Он замолчал и до самого поля не выговорил больше ни слова, и это, я вам доложу, было единственное хорошее событие той ночи.
Идти до Мокрого угла две с половиной версты, полем, и стерня в темноте лезет в голенища. Мокрый угол — низина за прогоном, куда с трёх сторон сбегает вода и где рожь всякий год выходит гуще, чем везде, и всякий год ложится. Полёглый хлеб комбайн берёт плохо: чтобы его взять, жатку надо опускать почти к земле, а под землёй в Мокром углу лежат камни, которые натаскал туда ледник и вытаскивать которые никому не поручали.
Поставил четвёртую машину в Мокрый угол я.
И работать после росы велел тоже я. Роса в тот вечер села в девятом часу, а я велел добирать загон, потому что нам с обеда обещали дождь на конец недели, и я эти обещанные дни считал в возах и делил на людей.
Пишу я всё это не затем, чтобы кто-нибудь оценил мою честность. Пишу затем, что дальше пойдёт разговор про бумагу, а в бумаге всё это придётся изложить, и пусть уж читатель узнает раньше конторы.
Никита Сазонов сидел на гусенице своего ДТ-54 и курил.
Трактор стоял в загоне носом к нескошенному, за ним прицепной «Сталинец-6», и в темноте вся эта сцепка выглядела как одно длинное умершее животное. Фонарь висел на подножке. Нож лежал на брезенте, вытащенный из пальцевого бруса целиком, все пять метров, и возле ножа на корточках сидел Никифор Гаврилович Сухарев.

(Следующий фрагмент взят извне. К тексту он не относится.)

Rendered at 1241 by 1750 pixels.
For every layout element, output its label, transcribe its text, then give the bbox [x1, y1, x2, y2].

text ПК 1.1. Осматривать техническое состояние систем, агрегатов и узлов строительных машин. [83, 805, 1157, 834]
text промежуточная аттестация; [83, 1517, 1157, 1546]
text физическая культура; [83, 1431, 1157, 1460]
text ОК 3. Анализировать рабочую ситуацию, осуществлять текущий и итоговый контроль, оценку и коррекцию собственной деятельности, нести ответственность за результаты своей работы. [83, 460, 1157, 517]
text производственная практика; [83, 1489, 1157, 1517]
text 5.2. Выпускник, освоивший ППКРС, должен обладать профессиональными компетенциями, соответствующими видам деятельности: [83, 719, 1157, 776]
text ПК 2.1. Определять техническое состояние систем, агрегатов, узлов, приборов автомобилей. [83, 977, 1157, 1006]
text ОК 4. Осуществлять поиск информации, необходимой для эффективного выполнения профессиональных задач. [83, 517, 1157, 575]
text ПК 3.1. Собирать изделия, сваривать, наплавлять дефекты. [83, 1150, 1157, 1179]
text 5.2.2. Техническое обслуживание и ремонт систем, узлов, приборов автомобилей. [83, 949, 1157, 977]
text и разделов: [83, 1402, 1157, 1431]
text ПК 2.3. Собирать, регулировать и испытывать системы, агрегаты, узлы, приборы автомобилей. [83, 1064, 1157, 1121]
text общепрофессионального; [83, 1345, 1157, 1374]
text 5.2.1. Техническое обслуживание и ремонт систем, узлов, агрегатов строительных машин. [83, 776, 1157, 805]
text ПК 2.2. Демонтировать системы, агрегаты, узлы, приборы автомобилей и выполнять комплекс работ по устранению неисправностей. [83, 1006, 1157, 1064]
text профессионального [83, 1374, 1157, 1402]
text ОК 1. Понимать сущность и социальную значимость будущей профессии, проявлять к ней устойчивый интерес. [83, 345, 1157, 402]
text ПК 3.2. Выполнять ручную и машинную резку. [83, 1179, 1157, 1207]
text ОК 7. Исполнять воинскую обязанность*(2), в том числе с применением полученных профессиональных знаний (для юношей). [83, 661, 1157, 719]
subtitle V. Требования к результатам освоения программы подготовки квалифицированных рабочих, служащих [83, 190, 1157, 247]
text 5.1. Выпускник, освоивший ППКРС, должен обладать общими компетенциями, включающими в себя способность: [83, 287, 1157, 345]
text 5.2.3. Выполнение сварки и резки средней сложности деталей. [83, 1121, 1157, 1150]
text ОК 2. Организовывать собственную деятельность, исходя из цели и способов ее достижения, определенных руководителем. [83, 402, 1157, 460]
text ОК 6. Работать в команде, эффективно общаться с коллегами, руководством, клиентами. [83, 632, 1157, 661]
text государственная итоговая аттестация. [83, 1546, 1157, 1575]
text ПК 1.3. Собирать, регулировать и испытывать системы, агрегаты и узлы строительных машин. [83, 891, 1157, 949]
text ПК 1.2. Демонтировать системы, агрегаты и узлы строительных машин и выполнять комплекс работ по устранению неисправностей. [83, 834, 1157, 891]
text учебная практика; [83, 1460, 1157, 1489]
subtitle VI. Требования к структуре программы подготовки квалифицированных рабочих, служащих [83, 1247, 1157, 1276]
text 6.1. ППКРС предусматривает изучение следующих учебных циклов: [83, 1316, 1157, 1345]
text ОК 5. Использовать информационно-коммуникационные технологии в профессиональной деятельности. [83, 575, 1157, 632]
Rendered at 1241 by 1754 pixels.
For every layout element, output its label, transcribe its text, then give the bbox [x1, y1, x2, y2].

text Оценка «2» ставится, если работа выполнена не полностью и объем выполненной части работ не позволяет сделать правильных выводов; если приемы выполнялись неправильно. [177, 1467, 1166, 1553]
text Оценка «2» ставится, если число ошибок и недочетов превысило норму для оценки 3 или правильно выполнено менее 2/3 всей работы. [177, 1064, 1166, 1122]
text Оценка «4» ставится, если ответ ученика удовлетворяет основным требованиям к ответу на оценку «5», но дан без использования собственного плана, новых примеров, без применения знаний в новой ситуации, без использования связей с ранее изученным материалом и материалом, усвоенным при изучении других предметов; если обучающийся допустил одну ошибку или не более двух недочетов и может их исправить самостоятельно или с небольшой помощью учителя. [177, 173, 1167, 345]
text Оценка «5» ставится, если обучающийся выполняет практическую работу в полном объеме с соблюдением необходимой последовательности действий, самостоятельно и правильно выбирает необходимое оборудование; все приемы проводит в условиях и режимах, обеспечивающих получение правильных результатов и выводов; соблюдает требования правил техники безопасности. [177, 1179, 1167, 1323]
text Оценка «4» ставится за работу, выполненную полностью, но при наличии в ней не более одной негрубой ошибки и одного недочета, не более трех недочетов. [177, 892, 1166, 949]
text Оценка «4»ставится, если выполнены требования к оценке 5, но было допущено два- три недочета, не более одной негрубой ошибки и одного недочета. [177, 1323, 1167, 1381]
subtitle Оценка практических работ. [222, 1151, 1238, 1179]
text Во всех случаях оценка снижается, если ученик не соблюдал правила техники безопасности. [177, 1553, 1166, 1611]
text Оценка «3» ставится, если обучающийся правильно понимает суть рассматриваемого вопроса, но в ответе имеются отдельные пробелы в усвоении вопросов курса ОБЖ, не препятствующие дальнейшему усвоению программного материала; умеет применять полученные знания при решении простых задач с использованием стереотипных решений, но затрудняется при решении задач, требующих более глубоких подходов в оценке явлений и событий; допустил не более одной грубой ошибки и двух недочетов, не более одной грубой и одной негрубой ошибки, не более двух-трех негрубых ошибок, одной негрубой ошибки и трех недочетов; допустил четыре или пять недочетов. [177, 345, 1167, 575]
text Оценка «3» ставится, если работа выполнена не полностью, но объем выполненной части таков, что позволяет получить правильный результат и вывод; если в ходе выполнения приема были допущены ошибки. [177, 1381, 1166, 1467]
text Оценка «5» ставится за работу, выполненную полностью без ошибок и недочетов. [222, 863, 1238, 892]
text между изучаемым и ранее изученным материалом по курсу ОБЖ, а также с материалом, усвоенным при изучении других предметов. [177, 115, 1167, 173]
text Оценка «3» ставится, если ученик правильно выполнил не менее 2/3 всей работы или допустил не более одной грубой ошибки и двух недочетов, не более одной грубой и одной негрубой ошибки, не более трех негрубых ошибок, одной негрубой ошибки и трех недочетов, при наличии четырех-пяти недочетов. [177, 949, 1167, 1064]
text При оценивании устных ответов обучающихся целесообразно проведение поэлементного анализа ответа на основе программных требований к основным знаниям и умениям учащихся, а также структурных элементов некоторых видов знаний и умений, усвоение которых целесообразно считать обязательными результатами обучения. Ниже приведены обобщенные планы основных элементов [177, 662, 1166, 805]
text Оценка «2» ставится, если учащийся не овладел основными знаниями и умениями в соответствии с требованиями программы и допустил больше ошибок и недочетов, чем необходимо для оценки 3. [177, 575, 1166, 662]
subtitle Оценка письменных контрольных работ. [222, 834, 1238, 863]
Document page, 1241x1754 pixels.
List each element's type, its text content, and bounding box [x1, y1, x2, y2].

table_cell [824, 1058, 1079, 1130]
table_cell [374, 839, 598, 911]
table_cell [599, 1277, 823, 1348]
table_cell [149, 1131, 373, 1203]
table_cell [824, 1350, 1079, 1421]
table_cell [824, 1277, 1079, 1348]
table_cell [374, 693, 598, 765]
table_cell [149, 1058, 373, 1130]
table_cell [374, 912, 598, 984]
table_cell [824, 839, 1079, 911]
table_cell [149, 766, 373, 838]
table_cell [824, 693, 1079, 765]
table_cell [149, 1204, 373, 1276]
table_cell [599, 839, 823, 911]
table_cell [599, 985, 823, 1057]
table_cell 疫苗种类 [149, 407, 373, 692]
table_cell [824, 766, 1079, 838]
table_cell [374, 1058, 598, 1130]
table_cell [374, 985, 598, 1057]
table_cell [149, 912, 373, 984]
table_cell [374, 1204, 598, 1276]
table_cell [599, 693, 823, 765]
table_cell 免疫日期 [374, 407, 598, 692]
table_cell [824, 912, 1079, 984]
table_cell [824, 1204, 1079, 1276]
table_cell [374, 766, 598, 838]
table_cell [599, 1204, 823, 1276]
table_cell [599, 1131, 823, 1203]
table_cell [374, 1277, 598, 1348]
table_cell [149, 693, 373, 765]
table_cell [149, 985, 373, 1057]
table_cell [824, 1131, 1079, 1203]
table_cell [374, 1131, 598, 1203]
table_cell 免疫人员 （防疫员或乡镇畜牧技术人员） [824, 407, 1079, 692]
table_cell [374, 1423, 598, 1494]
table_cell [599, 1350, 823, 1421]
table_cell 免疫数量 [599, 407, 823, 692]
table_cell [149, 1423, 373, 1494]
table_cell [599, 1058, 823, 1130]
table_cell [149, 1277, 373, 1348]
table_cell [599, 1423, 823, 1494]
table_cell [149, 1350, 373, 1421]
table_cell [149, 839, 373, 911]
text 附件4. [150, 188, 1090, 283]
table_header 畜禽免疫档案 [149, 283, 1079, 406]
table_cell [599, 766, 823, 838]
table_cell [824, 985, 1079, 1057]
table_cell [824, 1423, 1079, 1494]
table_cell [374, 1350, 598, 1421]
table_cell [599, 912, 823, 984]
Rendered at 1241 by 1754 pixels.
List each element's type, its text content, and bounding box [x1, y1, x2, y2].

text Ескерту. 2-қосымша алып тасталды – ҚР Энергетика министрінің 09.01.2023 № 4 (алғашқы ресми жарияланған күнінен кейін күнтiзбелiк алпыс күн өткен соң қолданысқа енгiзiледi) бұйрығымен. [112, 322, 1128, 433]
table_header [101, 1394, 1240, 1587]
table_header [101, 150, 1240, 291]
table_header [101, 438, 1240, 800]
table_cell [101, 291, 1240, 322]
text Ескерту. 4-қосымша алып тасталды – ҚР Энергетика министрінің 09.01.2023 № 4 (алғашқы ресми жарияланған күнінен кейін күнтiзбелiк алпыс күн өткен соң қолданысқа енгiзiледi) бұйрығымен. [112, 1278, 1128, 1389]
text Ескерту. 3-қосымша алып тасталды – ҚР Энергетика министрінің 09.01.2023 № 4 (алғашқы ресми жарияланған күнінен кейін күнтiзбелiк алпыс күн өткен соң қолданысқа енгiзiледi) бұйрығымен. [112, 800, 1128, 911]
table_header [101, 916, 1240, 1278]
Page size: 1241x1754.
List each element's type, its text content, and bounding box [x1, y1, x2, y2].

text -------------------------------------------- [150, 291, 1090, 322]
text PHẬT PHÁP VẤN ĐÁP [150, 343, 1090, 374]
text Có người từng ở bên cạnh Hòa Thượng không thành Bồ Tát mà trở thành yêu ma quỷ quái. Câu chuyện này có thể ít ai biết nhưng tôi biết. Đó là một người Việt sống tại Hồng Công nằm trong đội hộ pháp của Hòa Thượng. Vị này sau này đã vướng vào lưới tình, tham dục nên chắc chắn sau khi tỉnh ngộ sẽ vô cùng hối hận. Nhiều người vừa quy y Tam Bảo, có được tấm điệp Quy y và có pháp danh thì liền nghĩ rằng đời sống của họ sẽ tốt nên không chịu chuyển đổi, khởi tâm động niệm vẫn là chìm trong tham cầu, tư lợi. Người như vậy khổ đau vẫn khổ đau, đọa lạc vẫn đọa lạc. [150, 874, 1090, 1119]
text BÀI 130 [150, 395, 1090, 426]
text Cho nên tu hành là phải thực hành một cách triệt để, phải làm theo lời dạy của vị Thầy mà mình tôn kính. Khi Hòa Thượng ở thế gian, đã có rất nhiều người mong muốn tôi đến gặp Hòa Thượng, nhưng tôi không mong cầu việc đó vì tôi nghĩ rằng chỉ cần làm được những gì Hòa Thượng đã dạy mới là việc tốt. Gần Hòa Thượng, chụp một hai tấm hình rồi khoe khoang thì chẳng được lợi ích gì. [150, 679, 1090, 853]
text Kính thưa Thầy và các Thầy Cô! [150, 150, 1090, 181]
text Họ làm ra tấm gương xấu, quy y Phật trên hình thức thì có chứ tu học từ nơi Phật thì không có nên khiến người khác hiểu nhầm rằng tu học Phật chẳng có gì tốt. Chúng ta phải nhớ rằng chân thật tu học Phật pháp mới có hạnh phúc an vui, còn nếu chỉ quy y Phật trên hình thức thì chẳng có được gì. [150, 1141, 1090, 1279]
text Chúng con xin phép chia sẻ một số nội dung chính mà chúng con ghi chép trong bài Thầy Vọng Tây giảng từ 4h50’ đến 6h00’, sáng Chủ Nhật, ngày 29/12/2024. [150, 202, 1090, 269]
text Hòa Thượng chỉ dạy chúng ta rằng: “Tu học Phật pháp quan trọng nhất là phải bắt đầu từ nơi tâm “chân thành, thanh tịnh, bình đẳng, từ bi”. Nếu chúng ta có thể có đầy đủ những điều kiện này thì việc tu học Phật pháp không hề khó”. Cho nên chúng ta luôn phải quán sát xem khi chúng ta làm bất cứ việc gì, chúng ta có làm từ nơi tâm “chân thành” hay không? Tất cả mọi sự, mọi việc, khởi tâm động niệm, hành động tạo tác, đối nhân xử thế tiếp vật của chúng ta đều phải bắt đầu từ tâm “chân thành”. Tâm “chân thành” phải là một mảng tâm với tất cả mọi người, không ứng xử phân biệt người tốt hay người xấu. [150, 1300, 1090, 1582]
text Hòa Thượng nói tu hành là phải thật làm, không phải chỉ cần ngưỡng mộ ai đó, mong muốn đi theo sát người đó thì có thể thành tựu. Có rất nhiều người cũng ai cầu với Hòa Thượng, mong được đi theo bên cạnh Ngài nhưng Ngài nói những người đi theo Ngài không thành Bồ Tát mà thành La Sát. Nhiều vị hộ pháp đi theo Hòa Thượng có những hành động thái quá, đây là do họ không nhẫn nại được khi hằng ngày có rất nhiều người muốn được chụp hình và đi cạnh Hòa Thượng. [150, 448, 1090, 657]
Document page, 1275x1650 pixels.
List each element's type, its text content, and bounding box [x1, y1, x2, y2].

Сухарев работал на пятой машине, и в Мокром углу ему делать было решительно нечего. Но комбайнёр, у которого сосед встал, приходит смотреть всегда, и жалости в этом нету ни на грош: так человек оборачивается на чужую упавшую лошадь.
— Головка, — объявил он вместо здравствуйте.
Я взял фонарь и присел.
Головка ножа — кованая железка с ладонь величиной, приклёпанная к концу ножевой спинки. В неё входит палец шатуна. Весь режущий аппарат устроен так, что вся тяга машины, все её силы и вся её злость проходят через эту одну железку: она тянет пятиметровый нож туда, потом обратно, и так всю смену, без единой остановки, пока горит керосин.